WHAT YOU SHOULD DO -
Copy the lines of the records below verbatim, leaving out the pictures.

* begin RECORD EXTRACTS *

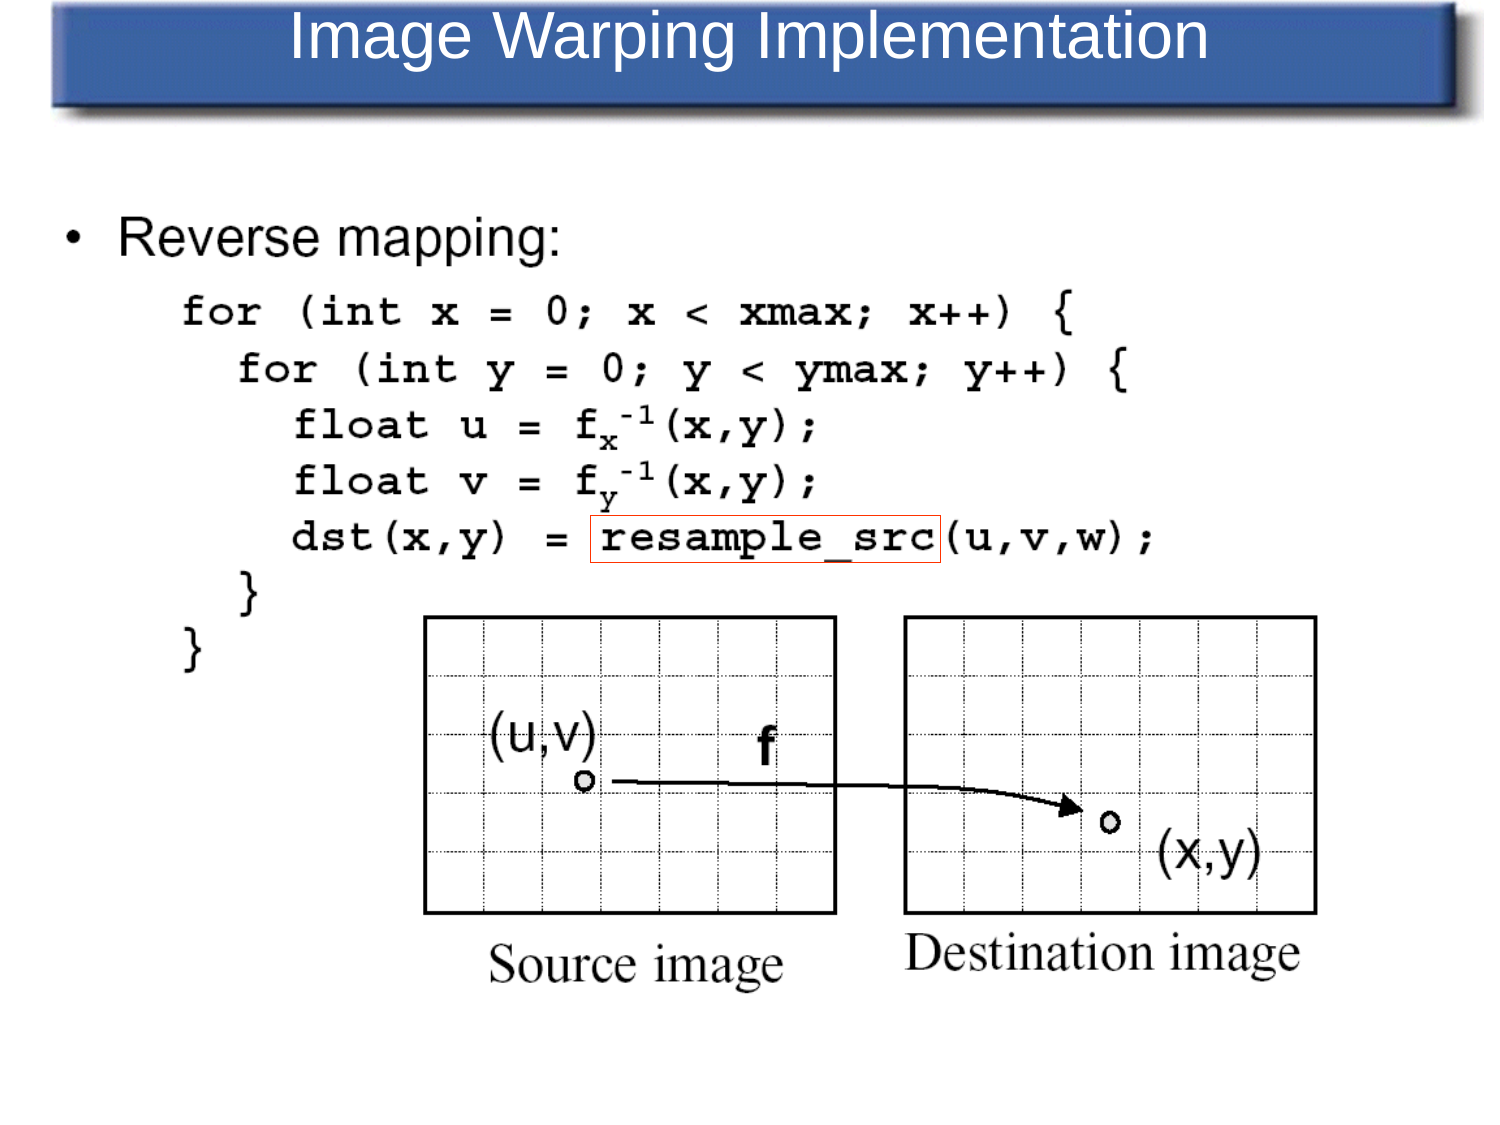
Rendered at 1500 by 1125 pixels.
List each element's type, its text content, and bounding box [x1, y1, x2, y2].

title Image Warping Implementation [75, 0, 1426, 80]
picture [55, 196, 1341, 1005]
picture [50, 0, 1484, 127]
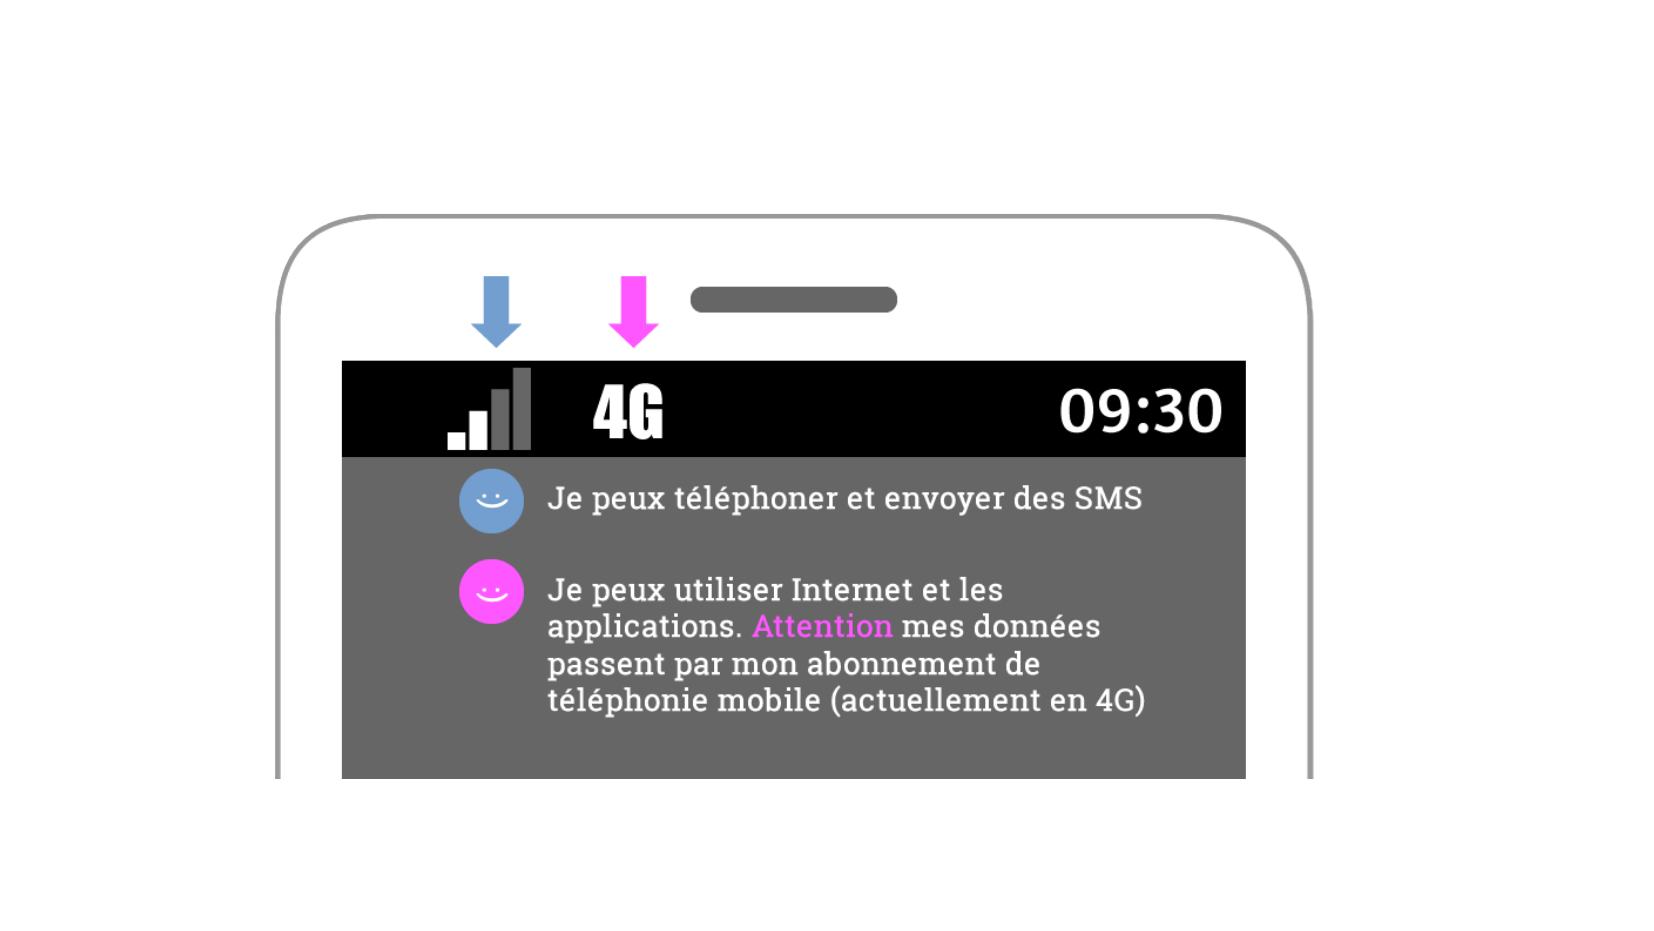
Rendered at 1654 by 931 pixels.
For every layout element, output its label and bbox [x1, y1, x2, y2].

picture [207, 147, 1382, 780]
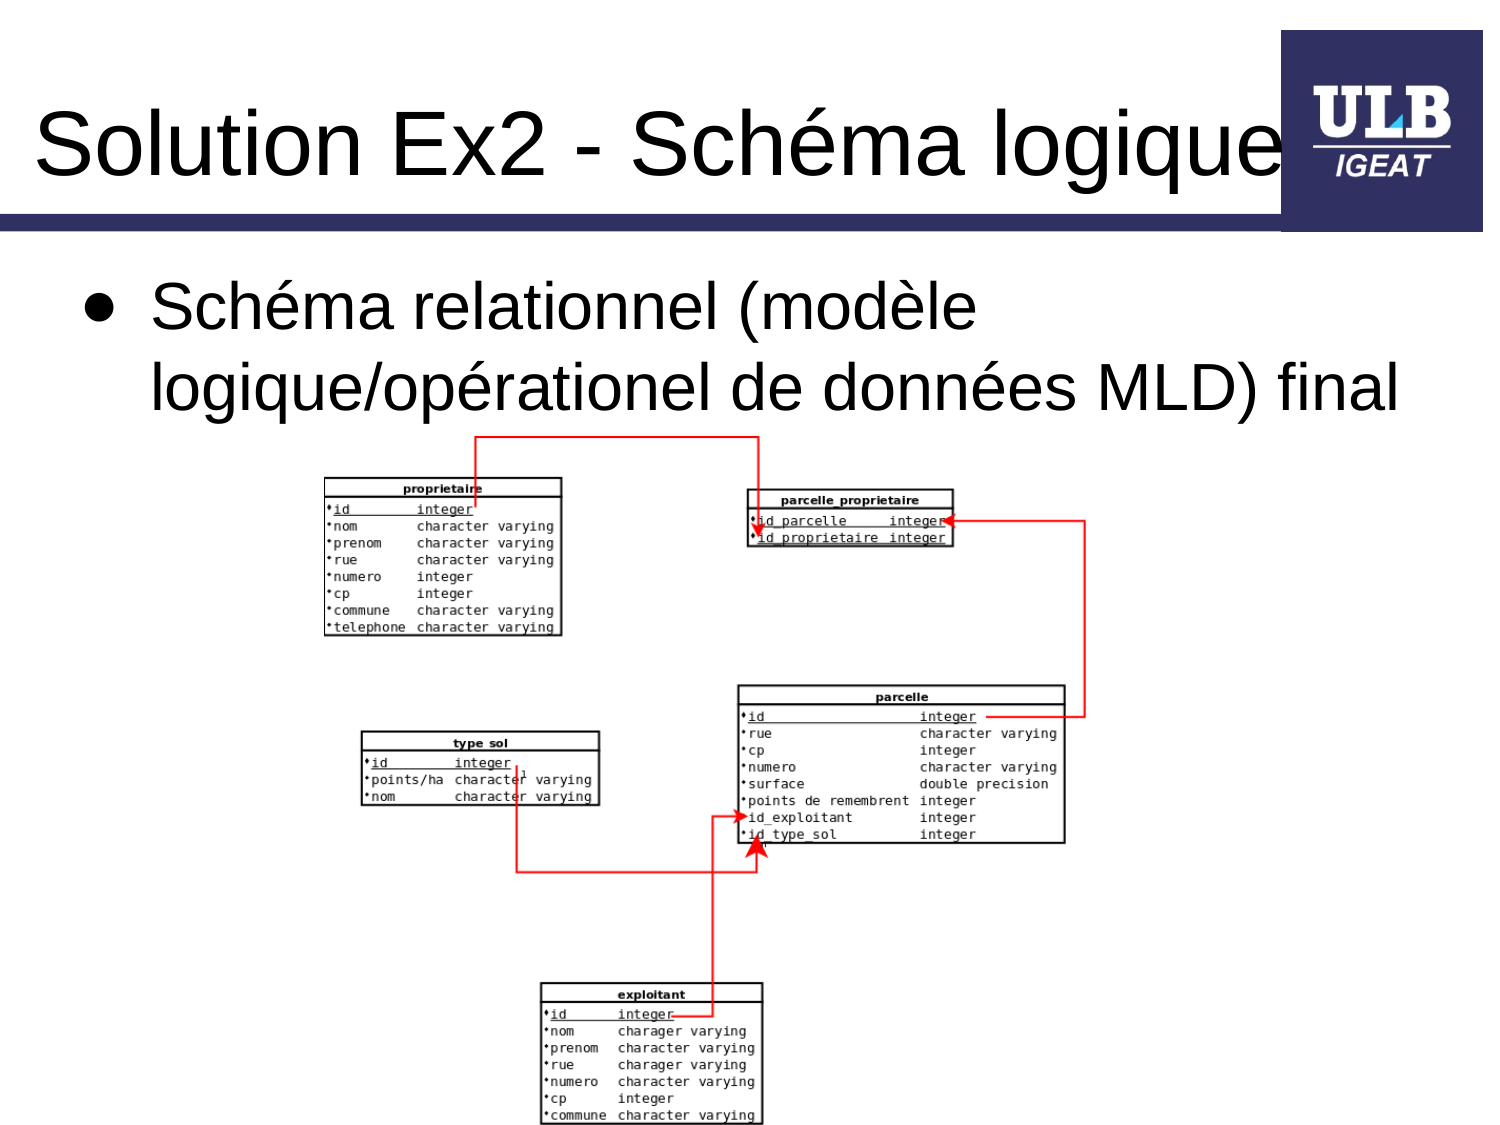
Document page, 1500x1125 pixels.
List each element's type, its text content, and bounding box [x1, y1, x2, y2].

picture [1281, 30, 1483, 232]
title Solution Ex2 - Schéma logique [33, 44, 1425, 233]
picture [324, 436, 1088, 1125]
list Schéma relationnel (modèle logique/opérationel de données MLD) final [75, 263, 1425, 916]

* end RECORD EXTRACTS *

WRITTEN ANSWER -
Rendered at 1500 by 1125 pixels.
List each element's type, its text content, and bounding box [x1, y1, x2, y2].

title Image Warping Implementation [75, 0, 1426, 80]
picture [55, 196, 1341, 1005]
picture [50, 0, 1484, 127]
Rendered at 1654 by 931 pixels.
For every layout element, output its label and bbox [x1, y1, x2, y2].

picture [207, 147, 1382, 780]
Document page, 1500x1125 pixels.
List each element's type, its text content, and bounding box [x1, y1, x2, y2].

picture [1281, 30, 1483, 232]
title Solution Ex2 - Schéma logique [33, 44, 1425, 233]
picture [324, 436, 1088, 1125]
list Schéma relationnel (modèle logique/opérationel de données MLD) final [75, 263, 1425, 916]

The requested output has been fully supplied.